"Jesteśmy na miejscu" - poinformował związkowy kanał "Łączy nas Piłka" tuż przed południem czasu polskiego, a do wpisu w mediach społecznościowych dołączono krótki film obrazujący warunki, jakie zastały reprezentację na lotnisku i wyspie Vagar, czyli padający deszcz i wiatr tak silny, że ściąga zawodnikom kaptury z głów.
Właśnie z powodu spodziewanych trudnych warunków atmosferycznych kadra o półtorej godziny przyspieszyła wylot z Warszawy. Poza tym lot obsługiwała linia, która na co dzień operuje właśnie na tym lotnisku.
Po rozmowach z załogą, która będzie obsługiwać nasz lot, podjęto decyzję o starcie już o 8.20, co ma nam pozwolić dotrzeć bezpiecznie i o czasie na Wyspy Owcze. Na bieżąco trzymaliśmy rękę na pulsie, chcąc zabezpieczyć jak najsprawniejszy przelot drużyny na miejsce - przekazał we wtorek team menedżer reprezentacji i rzecznik prasowy PZPN Jakub Kwiatkowski.
Z lotniska piłkarzy czeka jeszcze godzinna podróż autokarem do hotelu w leżącym na innej wyspie Torshavn. To właśnie tam w czwartek o godz. 20.45 odbędzie się mecz z rywalem, którego we wrześniu w Warszawie pokonali 2:0.
W kwalifikacjach mistrzostw Europy Polacy zajmują jednak dopiero czwarte miejsce w grupie E z dorobkiem sześciu punktów (dwa zwycięstwa, trzy porażki).

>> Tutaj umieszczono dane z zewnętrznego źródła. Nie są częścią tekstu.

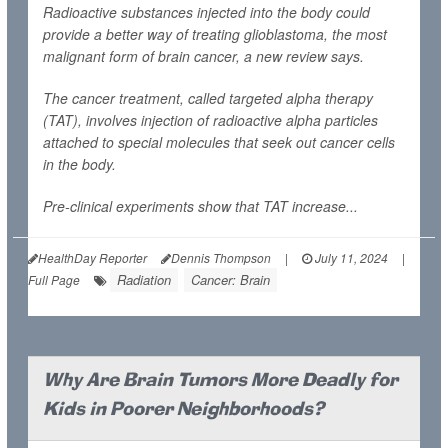
Radioactive substances injected into the body could
provide a better way of treating glioblastoma, the most
malignant form of brain cancer, a new review says.
The cancer treatment, called targeted alpha therapy
(TAT), involves injection of radioactive alpha particles
attached to special molecules that seek out cancer cells
in the body.
Pre-clinical experiments show that TAT increase...
HealthDay Reporter
Dennis Thompson
|
July 11, 2024
|
Radiation
Cancer: Brain
Full Page
Why Are Brain Tumors More Deadly for
Kids in Poorer Neighborhoods?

Prowadzi Albania - 10 pkt, przed Czechami - 8, ale w czterech występach, i Mołdawią - również 8.
W niedzielę na PGE Narodowym biało-czerwoni zmierzą się z Mołdawią.
To będą pierwsze mecze Michała Probierza w roli selekcjonera reprezentacji seniorów - 20 września zastąpił na tym stanowisku Portugalczyka Fernando Santosa.